**CONSIGNES**
A – Dans le texte sur Depardieu, quel film est cité comme celui où l'acteur « n'est qu'un corps » ?
B – Recopiez le passage du texte sur Depardieu qui va de « Il y a un problème » jusqu'à « ne saura jamais. », en remplaçant « ventru » par « bedonnant ».
C – Reprenez le texte sur Depardieu à la suite de sa dernière phrase et rédigez-en la suite.

***** TEXTE À ANALYSER

Il y a un problème avec Depardieu. Je veux dire, il y a de nombreux problèmes, mais dont l’un, exclusivement cinématographique, toucherait aussi n’importe quel acteur dont la carrière s’étale sur cinquante ans et deux cents films, dans lesquels il a tout joué : on ne voit plus que lui.
Il joue à peine. En l’occurrence, dans Rhapsody, il n’est qu’un corps. Un corps ventru, massif et essoufflé qui fonctionne essentiellement par contraste avec la petite chose fragile qu’est l’enfant qu’il garde. Le film aurait-il fonctionné de la même façon avec n’importe quel corps de sexagénaire ventru, massif et essoufflé ? Je pense que oui, mais on ne saura jamais.

**********
***** LIGNES FOURNIES

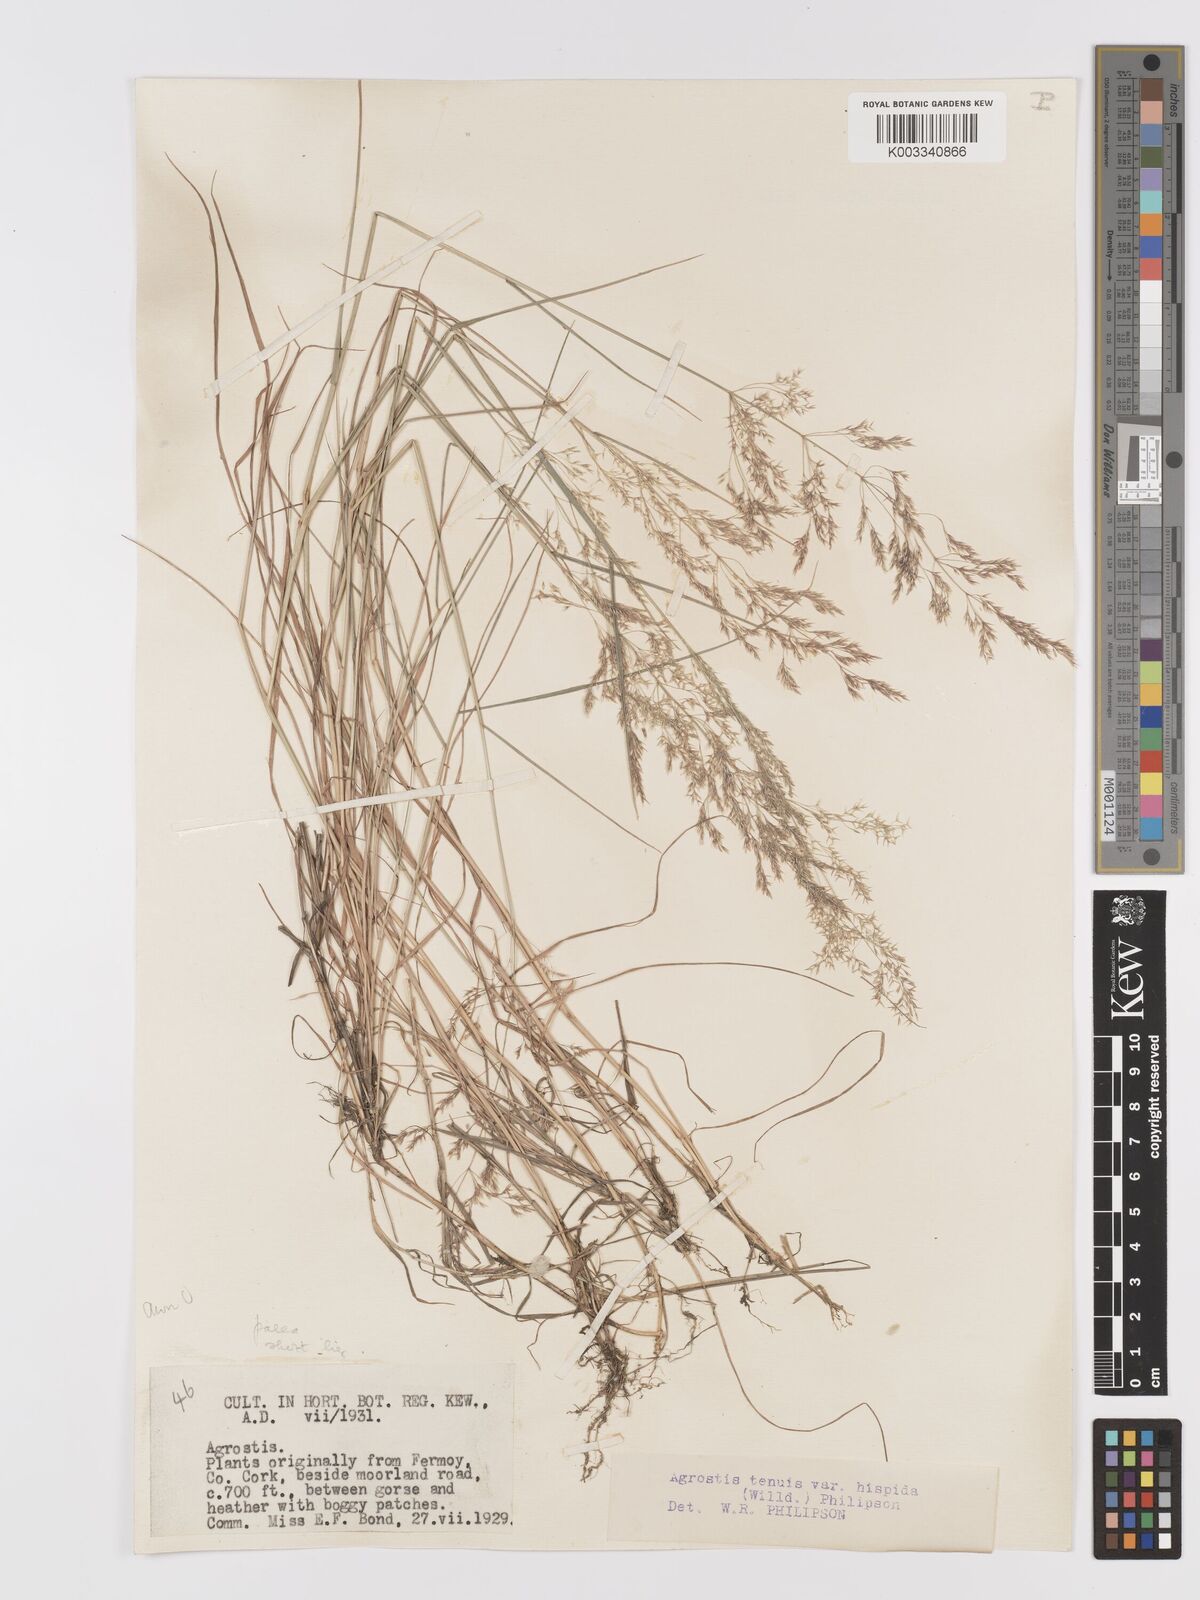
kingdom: Plantae
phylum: Tracheophyta
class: Liliopsida
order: Poales
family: Poaceae
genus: Agrostis
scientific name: Agrostis capillaris
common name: Colonial bentgrass
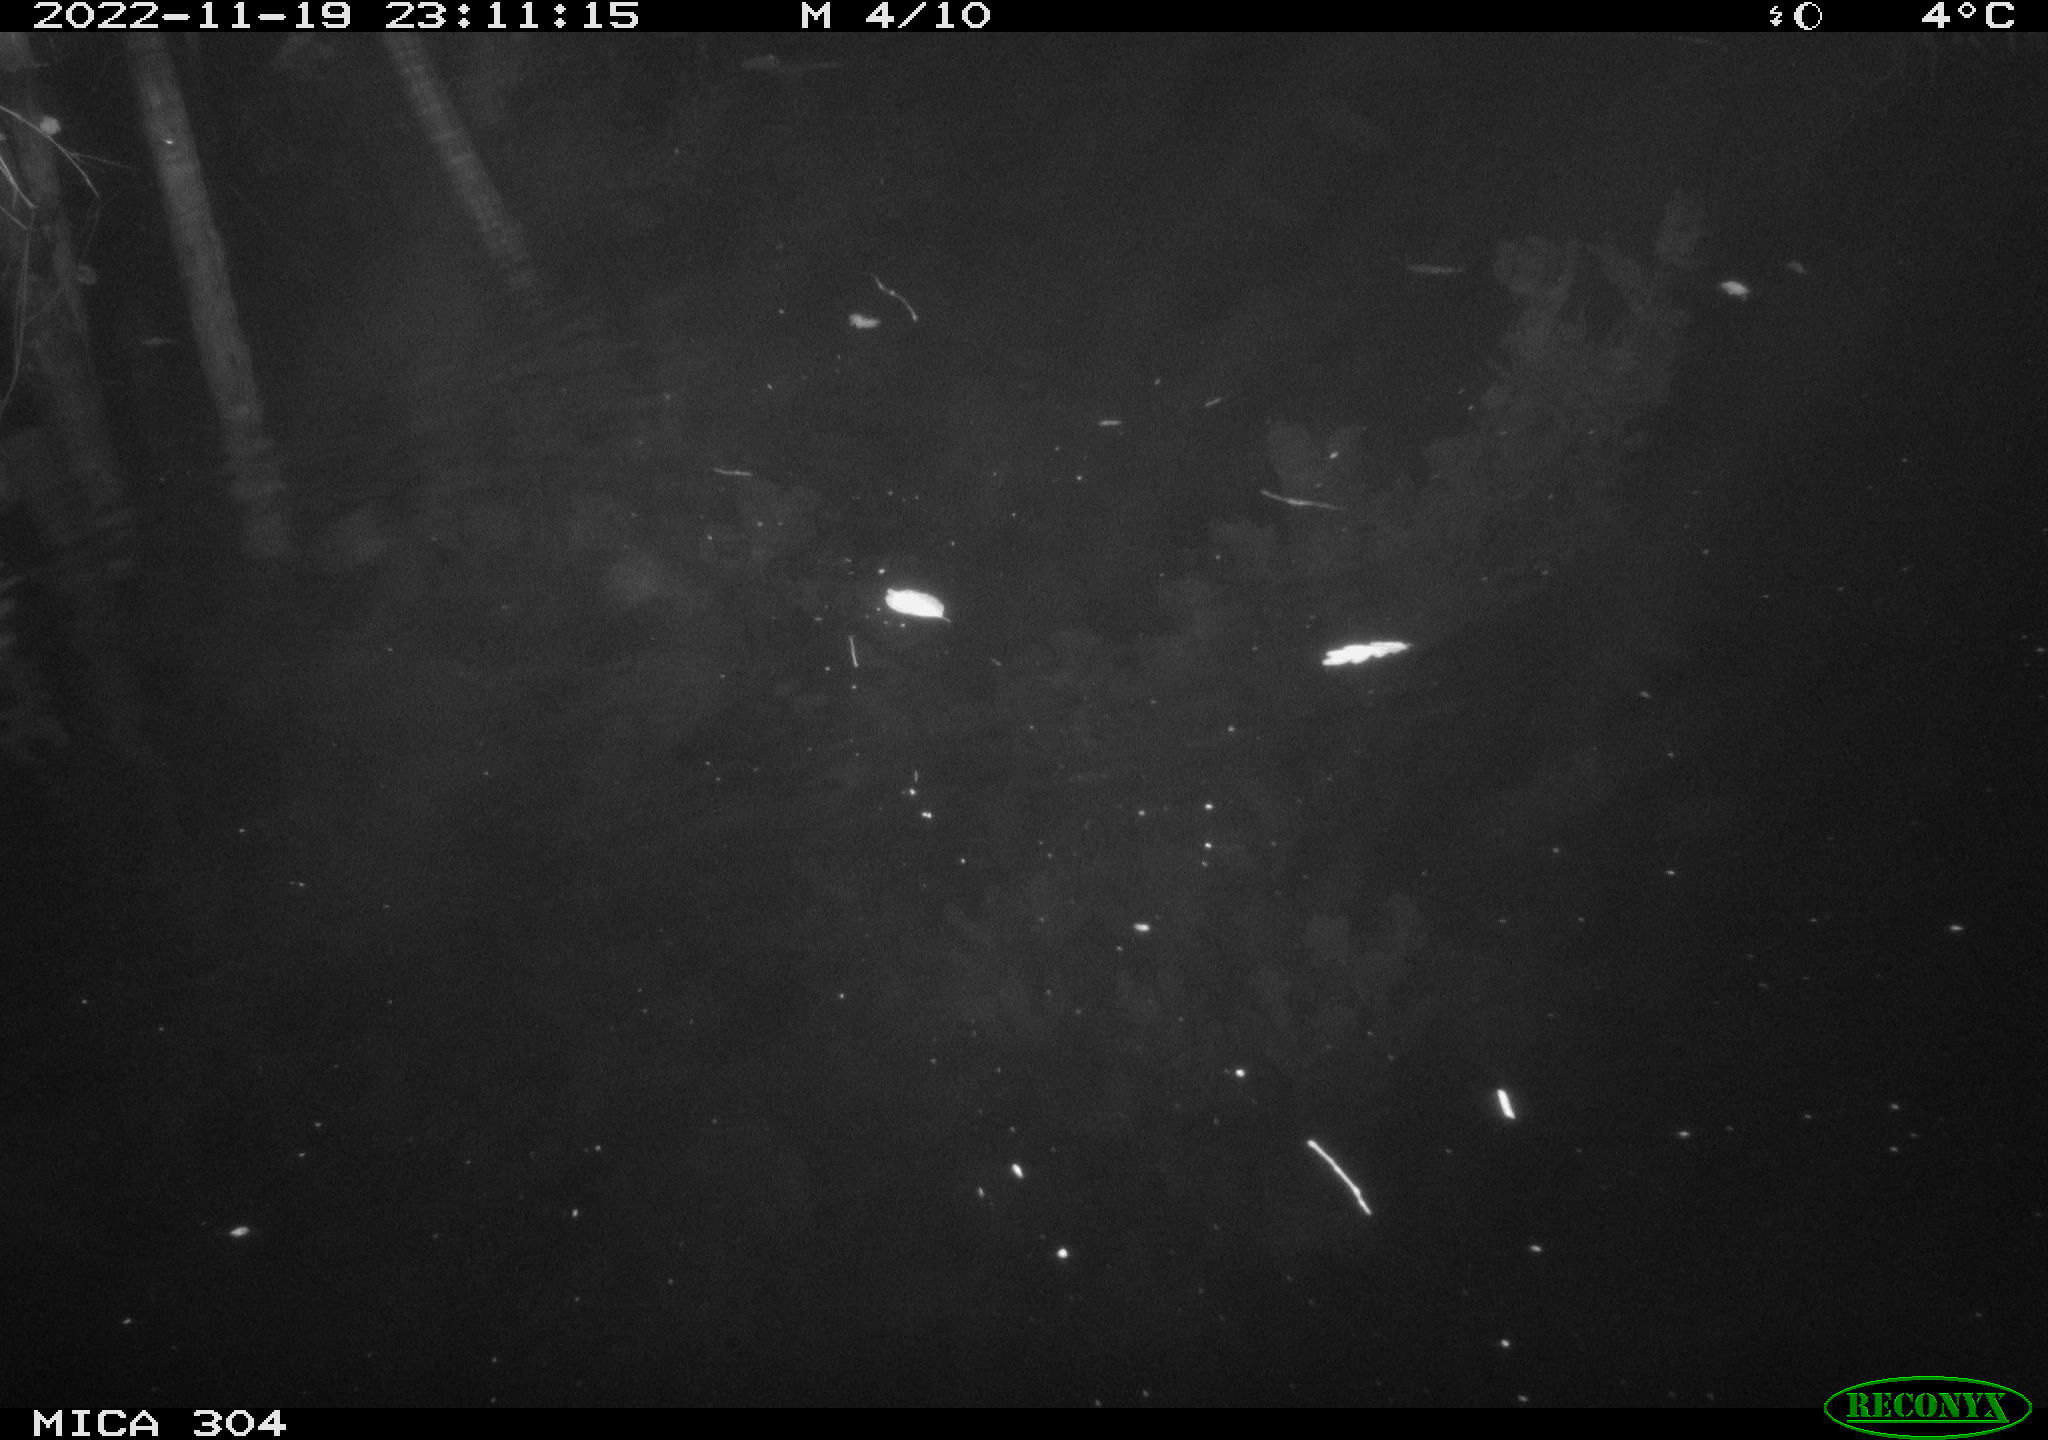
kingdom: Animalia
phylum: Chordata
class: Mammalia
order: Rodentia
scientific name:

**********

**CORRIGÉ**
A – Rhapsody.

B –
Il y a un problème avec Depardieu. Je veux dire, il y a de nombreux problèmes, mais dont l’un, exclusivement cinématographique, toucherait aussi n’importe quel acteur dont la carrière s’étale sur cinquante ans et deux cents films, dans lesquels il a tout joué : on ne voit plus que lui.
Il joue à peine. En l’occurrence, dans Rhapsody, il n’est qu’un corps. Un corps bedonnant, massif et essoufflé qui fonctionne essentiellement par contraste avec la petite chose fragile qu’est l’enfant qu’il garde. Le film aurait-il fonctionné de la même façon avec n’importe quel corps de sexagénaire bedonnant, massif et essoufflé ? Je pense que oui, mais on ne saura jamais.

C –
La réalisatrice, intelligemment, choisit de ne rien expliciter. On voit Gérard – c’est le nom du personnage… – garder le bébé, donc, mais aussi attendre l’arrivée de la mère, s’inquiéter qu’aujourd’hui elle ne vienne pas, lire des guides touristiques et tenir compagnie à un copain de bistrot fort loquace, dont la loquacité est peut-être une autre façon d’épuiser la solitude.
Cela pourrait être un documentaire, cela pourrait durer trois heures identiques – on pourrait aussi revoir Rhapsody en boucle.